The international rights groups released a statement saying: “By continuing to provide Israel with weapons [and] diplomatic cover as it commits atrocities, including collectively punishing the Palestinian civilian population in Gaza, the US risks complicity in war crimes.”

Posting on X, HRW’s former executive director, Kenneth Roth, said: “The US government vetoes a UN Security Council call for a Gaza ceasefire. The US cites Israel’s right to defend itself from Hamas, but does Biden really think that pummeling Palestinian civilians in Gaza is accomplishing that? Or building the next Hamas?”

United Kingdom

Britain’s UN ambassador Barbara Woodward said her country abstained because the resolution had no condemnation of Hamas. “Israel needs to be able to address the threat posed by Hamas and it needs to do so in a manner that abides by international humanitarian law so that such an attack can never be carried out again,” she told the UNSC.

United Arab Emirates

The UAE’s deputy UN ambassador Mohamed Abushahab asked the UNSC: “What is the message we are sending Palestinians if we cannot unite behind a call to halt the relentless bombardment of Gaza? Indeed, what is the message we are sending civilians across the world who may find themselves in similar situations?”


Iran

Foreign Minister Hossein Amirabdollahian warned of the threat of an “uncontrollable explosion” of the situation in the Middle East, after the US veto, the AFP news agency reported. “As long as America supports the crimes of the Zionist regime (Israel) and the continuation of the war … there is a possibility of an uncontrollable explosion in the situation of the region,” Amirabdollahian told UN Secretary-General Antonio Guterres in a phone call, according to a ministry statement.

China

Permanent representative to the UN, Zhang Jun, told the council: “Condoning the continuation of fighting while claiming to care about the lives and safety of people in Gaza is self-contradictory.  Condoning the continuation of fighting while advocating for the prevention of the spillover effects of the conflict is self-deceiving. Condoning the continuation of fighting while making references to the protection of women and children and human rights is hypocritical. All these once again show us what double standards are.”

Russia

Ambassador to the UN, Dmitry Polyanskiy, said: “Our colleagues from the USA have literally before our eyes issued a death sentence to thousands if not tens of thousands more civilians in Palestine and Israel.”

France

Ambassador to the UN, Nicolas de Riviere, said at the UNSC: “Unfortunately once again this council has failed with a lack of unity, and by refusing to commit to negotiations the crisis in Gaza is getting worse and the council is not completing its mandate under the charter.”

Turkey

Minister of Foreign Affairs Hakan Fidan said the US is now left alone on the Gaza issue after it blocked the passage of the resolution. “Our friends once again expressed that America is now alone on this issue, especially in the voting held at the United Nations today … American political system is now helpless on issues related to Israel,” he told state news agency Anadolu and national broadcaster TRT in an interview.

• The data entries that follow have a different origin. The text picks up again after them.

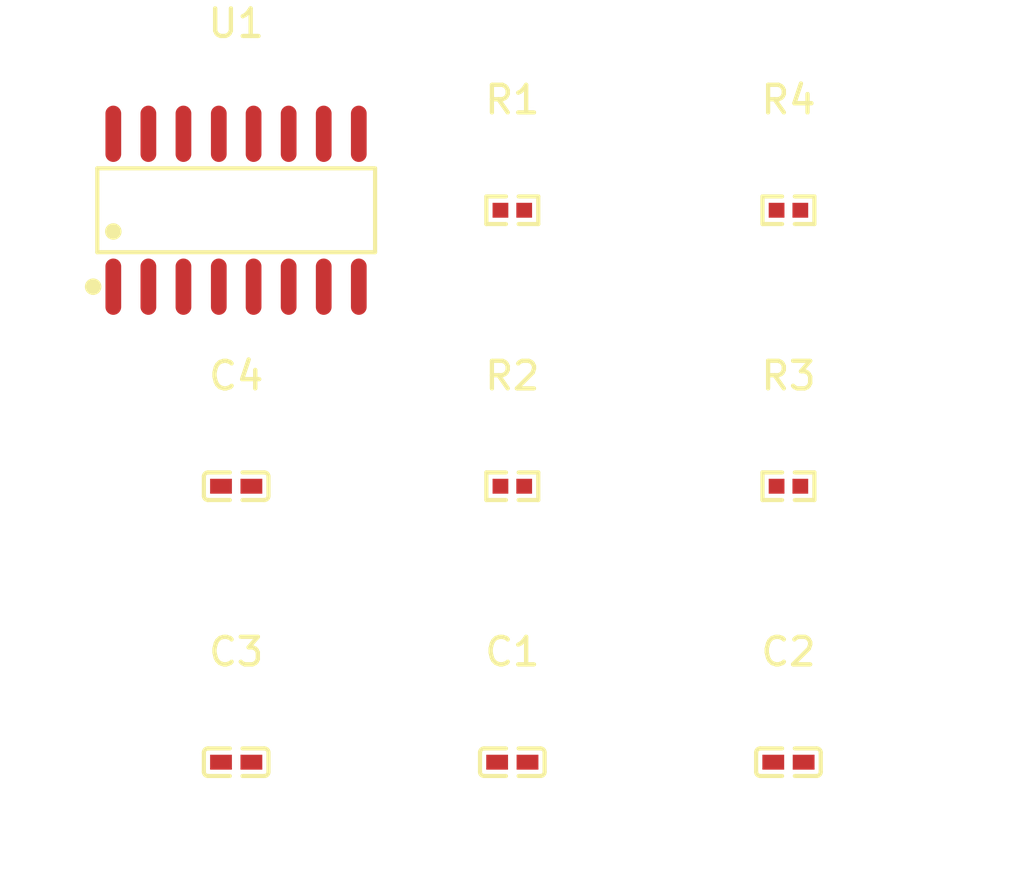
<source format=kicad_pcb>
(kicad_pcb
    (version 20241229)
    (generator "atopile")
    (generator_version "0.3.24")
    (general
        (thickness 1.6)
        (legacy_teardrops no)
    )
    (paper "A4")
    (layers
        (0 "F.Cu" signal)
        (31 "B.Cu" signal)
        (32 "B.Adhes" user "B.Adhesive")
        (33 "F.Adhes" user "F.Adhesive")
        (34 "B.Paste" user)
        (35 "F.Paste" user)
        (36 "B.SilkS" user "B.Silkscreen")
        (37 "F.SilkS" user "F.Silkscreen")
        (38 "B.Mask" user)
        (39 "F.Mask" user)
        (40 "Dwgs.User" user "User.Drawings")
        (41 "Cmts.User" user "User.Comments")
        (42 "Eco1.User" user "User.Eco1")
        (43 "Eco2.User" user "User.Eco2")
        (44 "Edge.Cuts" user)
        (45 "Margin" user)
        (46 "B.CrtYd" user "B.Courtyard")
        (47 "F.CrtYd" user "F.Courtyard")
        (48 "B.Fab" user)
        (49 "F.Fab" user)
        (50 "User.1" user)
        (51 "User.2" user)
        (52 "User.3" user)
        (53 "User.4" user)
        (54 "User.5" user)
        (55 "User.6" user)
        (56 "User.7" user)
        (57 "User.8" user)
        (58 "User.9" user)
    )
    (setup
        (pad_to_mask_clearance 0)
        (allow_soldermask_bridges_in_footprints no)
        (pcbplotparams
            (layerselection 0x00010fc_ffffffff)
            (plot_on_all_layers_selection 0x0000000_00000000)
            (disableapertmacros no)
            (usegerberextensions no)
            (usegerberattributes yes)
            (usegerberadvancedattributes yes)
            (creategerberjobfile yes)
            (dashed_line_dash_ratio 12)
            (dashed_line_gap_ratio 3)
            (svgprecision 4)
            (plotframeref no)
            (mode 1)
            (useauxorigin no)
            (hpglpennumber 1)
            (hpglpenspeed 20)
            (hpglpendiameter 15)
            (pdf_front_fp_property_popups yes)
            (pdf_back_fp_property_popups yes)
            (dxfpolygonmode yes)
            (dxfimperialunits yes)
            (dxfusepcbnewfont yes)
            (psnegative no)
            (psa4output no)
            (plot_black_and_white yes)
            (plotinvisibletext no)
            (sketchpadsonfab no)
            (plotreference yes)
            (plotvalue yes)
            (plotpadnumbers no)
            (hidednponfab no)
            (sketchdnponfab yes)
            (crossoutdnponfab yes)
            (plotfptext yes)
            (subtractmaskfromsilk no)
            (outputformat 1)
            (mirror no)
            (drillshape 1)
            (scaleselection 1)
            (outputdirectory "")
        )
    )
    (net 0 "")
    (net 1 "VIN2N")
    (net 2 "line-1")
    (net 3 "gnd")
    (net 4 "XOUT")
    (net 5 "line")
    (net 6 "DVDD")
    (net 7 "line-2")
    (net 8 "REFP")
    (net 9 "SCL")
    (net 10 "VIN1P")
    (net 11 "SDA")
    (net 12 "AVDD_LDO")
    (net 13 "DRDY")
    (net 14 "VIN1N")
    (net 15 "VIN2P")
    (net 16 "XIN")
    (net 17 "VBG")
    (net 18 "line-3")
    (footprint "atopile:C0402-b3ef17" (layer "F.Cu") (at 0 0 0))
    (footprint "atopile:C0402-b3ef17" (layer "F.Cu") (at 0 -10 0))
    (footprint "lib:SOP-16_L9.9-W3.9-P1.27-LS6.0-BL" (layer "F.Cu") (at 0 -20 0))
    (footprint "atopile:C0402-b3ef17" (layer "F.Cu") (at 10 0 0))
    (footprint "atopile:R0402-56259e" (layer "F.Cu") (at 10 -10 0))
    (footprint "atopile:R0402-56259e" (layer "F.Cu") (at 10 -20 0))
    (footprint "atopile:C0402-b3ef17" (layer "F.Cu") (at 20 0 0))
    (footprint "atopile:R0402-56259e" (layer "F.Cu") (at 20 -10 0))
    (footprint "atopile:R0402-56259e" (layer "F.Cu") (at 20 -20 0))
)

</source>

Yanis Varoufakis, Greek former finance minister

“Mr Biden, by vetoing 13 out of 15 UN Security Council members’ call for an immediate ceasefire (along with the UK’s cowardly abstention), you have joined the Pantheon of recent War Criminals, along with George W. Bush and V. Putin,” he said in a post on X.

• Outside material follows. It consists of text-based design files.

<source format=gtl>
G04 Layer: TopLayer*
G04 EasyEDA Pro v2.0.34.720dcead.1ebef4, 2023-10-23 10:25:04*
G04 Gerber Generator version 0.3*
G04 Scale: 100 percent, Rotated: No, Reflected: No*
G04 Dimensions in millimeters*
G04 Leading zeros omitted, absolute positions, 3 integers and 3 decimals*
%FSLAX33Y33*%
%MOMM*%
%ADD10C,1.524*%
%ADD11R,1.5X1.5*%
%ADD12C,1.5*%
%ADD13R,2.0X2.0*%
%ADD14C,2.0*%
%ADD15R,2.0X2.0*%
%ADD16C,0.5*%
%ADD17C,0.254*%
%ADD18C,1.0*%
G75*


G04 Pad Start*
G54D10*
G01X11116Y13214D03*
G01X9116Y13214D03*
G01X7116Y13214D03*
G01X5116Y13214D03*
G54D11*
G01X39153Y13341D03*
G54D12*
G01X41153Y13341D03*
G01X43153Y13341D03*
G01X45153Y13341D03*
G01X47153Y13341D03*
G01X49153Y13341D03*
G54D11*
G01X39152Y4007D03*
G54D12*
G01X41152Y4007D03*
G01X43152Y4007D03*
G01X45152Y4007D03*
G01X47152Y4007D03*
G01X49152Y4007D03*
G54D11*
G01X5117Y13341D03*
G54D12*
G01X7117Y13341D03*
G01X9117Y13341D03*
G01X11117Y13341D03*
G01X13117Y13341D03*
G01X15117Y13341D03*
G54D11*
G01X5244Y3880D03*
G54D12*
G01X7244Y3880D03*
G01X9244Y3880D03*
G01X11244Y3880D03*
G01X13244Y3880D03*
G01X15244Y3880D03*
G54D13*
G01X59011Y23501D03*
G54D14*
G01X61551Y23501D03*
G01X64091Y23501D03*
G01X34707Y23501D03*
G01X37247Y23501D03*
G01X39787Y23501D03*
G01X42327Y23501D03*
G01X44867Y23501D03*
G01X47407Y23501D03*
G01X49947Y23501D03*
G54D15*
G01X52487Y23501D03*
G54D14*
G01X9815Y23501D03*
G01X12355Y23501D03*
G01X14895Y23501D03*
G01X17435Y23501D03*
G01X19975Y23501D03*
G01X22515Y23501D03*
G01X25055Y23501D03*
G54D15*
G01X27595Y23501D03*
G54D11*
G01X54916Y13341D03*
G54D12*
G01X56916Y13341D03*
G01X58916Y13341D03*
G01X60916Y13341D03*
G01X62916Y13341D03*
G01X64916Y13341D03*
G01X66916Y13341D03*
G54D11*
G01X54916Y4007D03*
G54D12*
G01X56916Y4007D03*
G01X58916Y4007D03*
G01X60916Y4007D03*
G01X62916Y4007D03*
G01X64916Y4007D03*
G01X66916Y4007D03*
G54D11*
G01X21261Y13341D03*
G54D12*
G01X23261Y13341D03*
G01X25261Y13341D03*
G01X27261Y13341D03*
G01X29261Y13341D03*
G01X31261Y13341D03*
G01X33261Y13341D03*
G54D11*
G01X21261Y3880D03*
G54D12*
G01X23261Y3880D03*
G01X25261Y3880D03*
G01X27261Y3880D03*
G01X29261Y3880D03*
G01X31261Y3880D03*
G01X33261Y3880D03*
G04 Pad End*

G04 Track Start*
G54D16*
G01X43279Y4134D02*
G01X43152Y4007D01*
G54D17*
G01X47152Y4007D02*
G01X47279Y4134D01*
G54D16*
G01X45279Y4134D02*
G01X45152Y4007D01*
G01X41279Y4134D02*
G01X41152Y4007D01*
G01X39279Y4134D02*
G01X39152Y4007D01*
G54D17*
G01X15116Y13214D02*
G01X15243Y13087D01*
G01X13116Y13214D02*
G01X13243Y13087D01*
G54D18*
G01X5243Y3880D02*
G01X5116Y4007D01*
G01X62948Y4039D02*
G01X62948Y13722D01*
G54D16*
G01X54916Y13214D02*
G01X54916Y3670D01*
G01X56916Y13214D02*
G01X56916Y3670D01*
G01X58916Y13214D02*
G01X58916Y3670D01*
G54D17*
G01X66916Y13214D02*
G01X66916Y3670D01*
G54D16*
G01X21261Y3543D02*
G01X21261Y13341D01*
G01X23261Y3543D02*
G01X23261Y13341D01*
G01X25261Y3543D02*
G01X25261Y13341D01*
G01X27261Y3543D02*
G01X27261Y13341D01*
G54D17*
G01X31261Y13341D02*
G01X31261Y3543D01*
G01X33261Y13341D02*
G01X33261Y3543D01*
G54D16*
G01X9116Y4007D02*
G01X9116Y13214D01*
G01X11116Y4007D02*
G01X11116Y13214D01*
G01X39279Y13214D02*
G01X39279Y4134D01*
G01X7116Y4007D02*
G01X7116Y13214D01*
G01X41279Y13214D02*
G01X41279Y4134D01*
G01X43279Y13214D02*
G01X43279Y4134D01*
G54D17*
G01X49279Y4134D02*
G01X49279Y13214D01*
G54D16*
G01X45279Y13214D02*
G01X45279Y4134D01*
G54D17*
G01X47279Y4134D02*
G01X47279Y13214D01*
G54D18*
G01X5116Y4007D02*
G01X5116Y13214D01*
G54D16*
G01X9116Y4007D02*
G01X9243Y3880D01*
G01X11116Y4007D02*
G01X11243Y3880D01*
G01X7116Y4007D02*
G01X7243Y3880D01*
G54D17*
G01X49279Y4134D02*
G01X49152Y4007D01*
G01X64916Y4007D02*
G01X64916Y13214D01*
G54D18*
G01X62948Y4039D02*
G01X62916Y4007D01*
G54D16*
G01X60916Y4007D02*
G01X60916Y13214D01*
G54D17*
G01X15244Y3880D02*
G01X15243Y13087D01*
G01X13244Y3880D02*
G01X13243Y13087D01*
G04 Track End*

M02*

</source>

Helen Clark, former prime minister of New Zealand

“US has blocked UN Security Council resolution calling for humanitarian ceasefire in Gaza, seemingly unmoved by shocking death & injury toll & destruction of homes & community infrastructure,” she posted on X.

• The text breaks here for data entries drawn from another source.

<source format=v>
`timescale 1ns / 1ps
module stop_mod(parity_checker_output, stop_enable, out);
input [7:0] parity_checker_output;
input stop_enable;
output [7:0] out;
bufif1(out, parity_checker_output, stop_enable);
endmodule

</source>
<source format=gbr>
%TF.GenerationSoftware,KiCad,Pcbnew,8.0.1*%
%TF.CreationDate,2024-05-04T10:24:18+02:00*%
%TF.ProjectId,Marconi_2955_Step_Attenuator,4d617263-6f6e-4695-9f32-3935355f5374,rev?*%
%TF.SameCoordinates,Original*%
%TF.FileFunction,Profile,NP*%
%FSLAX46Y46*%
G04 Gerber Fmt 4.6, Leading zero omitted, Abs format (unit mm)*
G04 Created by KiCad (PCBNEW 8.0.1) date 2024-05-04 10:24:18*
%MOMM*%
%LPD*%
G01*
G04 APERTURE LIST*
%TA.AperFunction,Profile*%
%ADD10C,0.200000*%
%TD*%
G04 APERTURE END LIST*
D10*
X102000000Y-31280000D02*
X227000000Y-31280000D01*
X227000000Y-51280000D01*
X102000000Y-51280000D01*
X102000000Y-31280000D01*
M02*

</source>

Craig Mokhiber, former head of UN High Commissioner for Human Rights (OHCHR) office in New York

“On the eve of the 75th Anniversary of the Genocide Convention, the US has again vetoed a ceasefire in the UN Security Council, thereby demonstrating its further complicity in the #genocide in #Palestine. Thousands  have died since its last veto & more will die now,” he said in a post on X.